Struct SimpleLemmatizer 

pub struct SimpleLemmatizer { /* private fields */ }

Simple lemmatizer using a dictionary-based approach

Implementations

impl SimpleLemmatizer

pub fn new() -> Self

Create a new lemmatizer

Examples found in repository

examples/stemming_comparison_demo.rs (line 13)
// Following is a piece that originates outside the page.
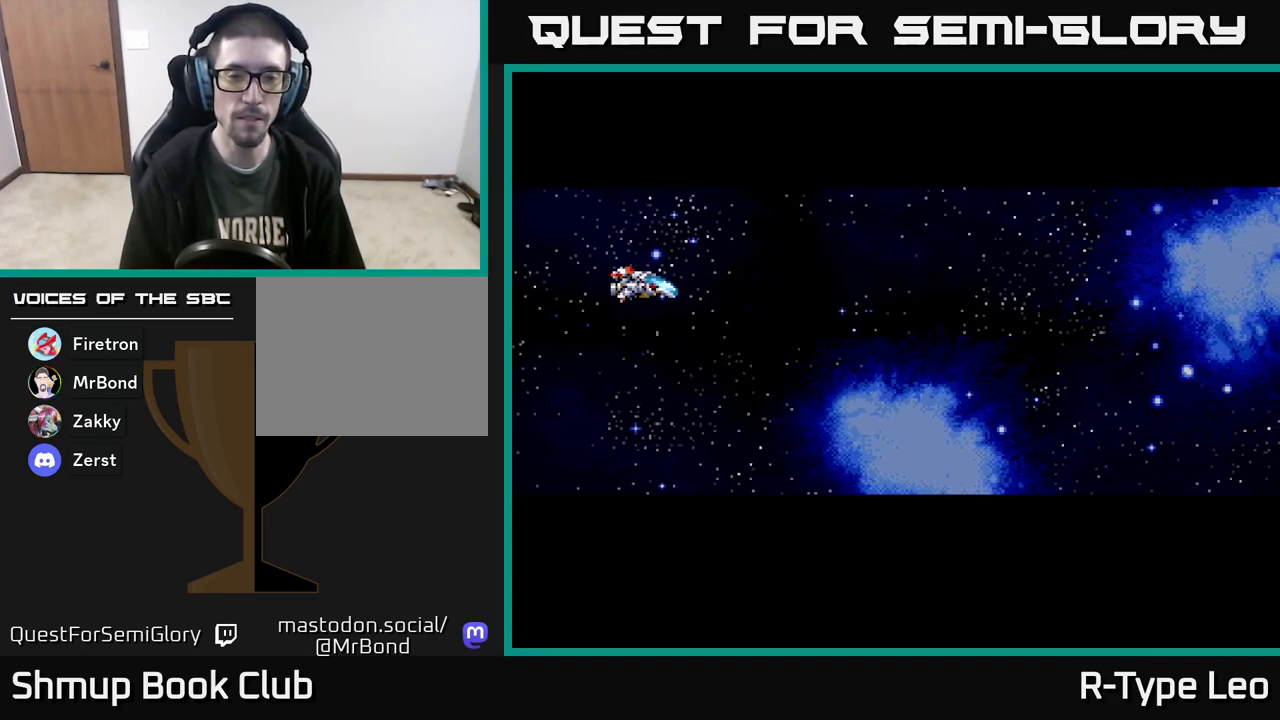
{"buttons": ["R2", "DPAD_DOWN"], "events": [[233, "DPAD_DOWN", "down"], [333, "R2", "down"]]}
fn main() -> Result<(), Box<dyn Error>> {
    println!("Stemming Algorithms Comparison Demo");
    println!("-----------------------------------");

    // Create instances of different stemmers
    let porter_stemmer = PorterStemmer::new();
    let snowball_stemmer = SnowballStemmer::new("english")?;
    let lancaster_stemmer = LancasterStemmer::new();
    let lemmatizer = SimpleLemmatizer::new();

    // Test words to compare stemming results
    let test_words = vec![
        "running",
        "ran",
        "runs",
        "easily",
        "fishing",
        "fished",
        "troubled",
        "troubling",
        "troubles",
        "production",
        "productive",
        "argument",
        "arguing",
        "university",
        "universities",
        "maximizing",
        "maximum",
        "presumably",
        "multiply",
        "opposition",
        "computational",
    ];

    // Print results in a table format
    println!(
        "{:<15} {:<15} {:<15} {:<15} {:<15}",
        "Original", "Porter", "Snowball", "Lancaster", "Lemmatizer"
    );
    println!("{}", "-".repeat(75));

    for word in test_words {
        let porter_result = porter_stemmer.stem(word)?;
        let snowball_result = snowball_stemmer.stem(word)?;
        let lancaster_result = lancaster_stemmer.stem(word)?;
        let lemma_result = lemmatizer.stem(word)?;

        println!(
            "{word:<15} {porter_result:<15} {snowball_result:<15} {lancaster_result:<15} {lemma_result:<15}"
        );
    }

    // Demonstrate configurability of the Lancaster stemmer
    println!("\nLancaster Stemmer Configuration Options");
    println!("------------------------------------");

    let default_lancaster = LancasterStemmer::new();
    let custom_lancaster = LancasterStemmer::new()
        .with_min_stemmed_length(3)
        .with_acceptable_check(false);

    println!(
        "{:<15} {:<20} {:<20}",
        "Original", "Default Lancaster", "Custom Lancaster"
    );
    println!("{}", "-".repeat(55));

    let custom_test_words = vec!["provision", "ear", "me", "fishing", "multiply"];

    for word in custom_test_words {
        let default_result = default_lancaster.stem(word)?;
        let custom_result = custom_lancaster.stem(word)?;

        println!("{word:<15} {default_result:<20} {custom_result:<20}");
    }

    println!("\nNotes:");
    println!("- Porter stemmer: Established algorithm, medium aggressiveness");
    println!("- Snowball stemmer: Improved Porter algorithm with language-specific rules");
    println!("- Lancaster stemmer: Most aggressive stemming, can be configured");
    println!("- Lemmatizer: Dictionary-based approach, produces actual words");

    Ok(())
}

examples/text_processing_demo.rs (line 64)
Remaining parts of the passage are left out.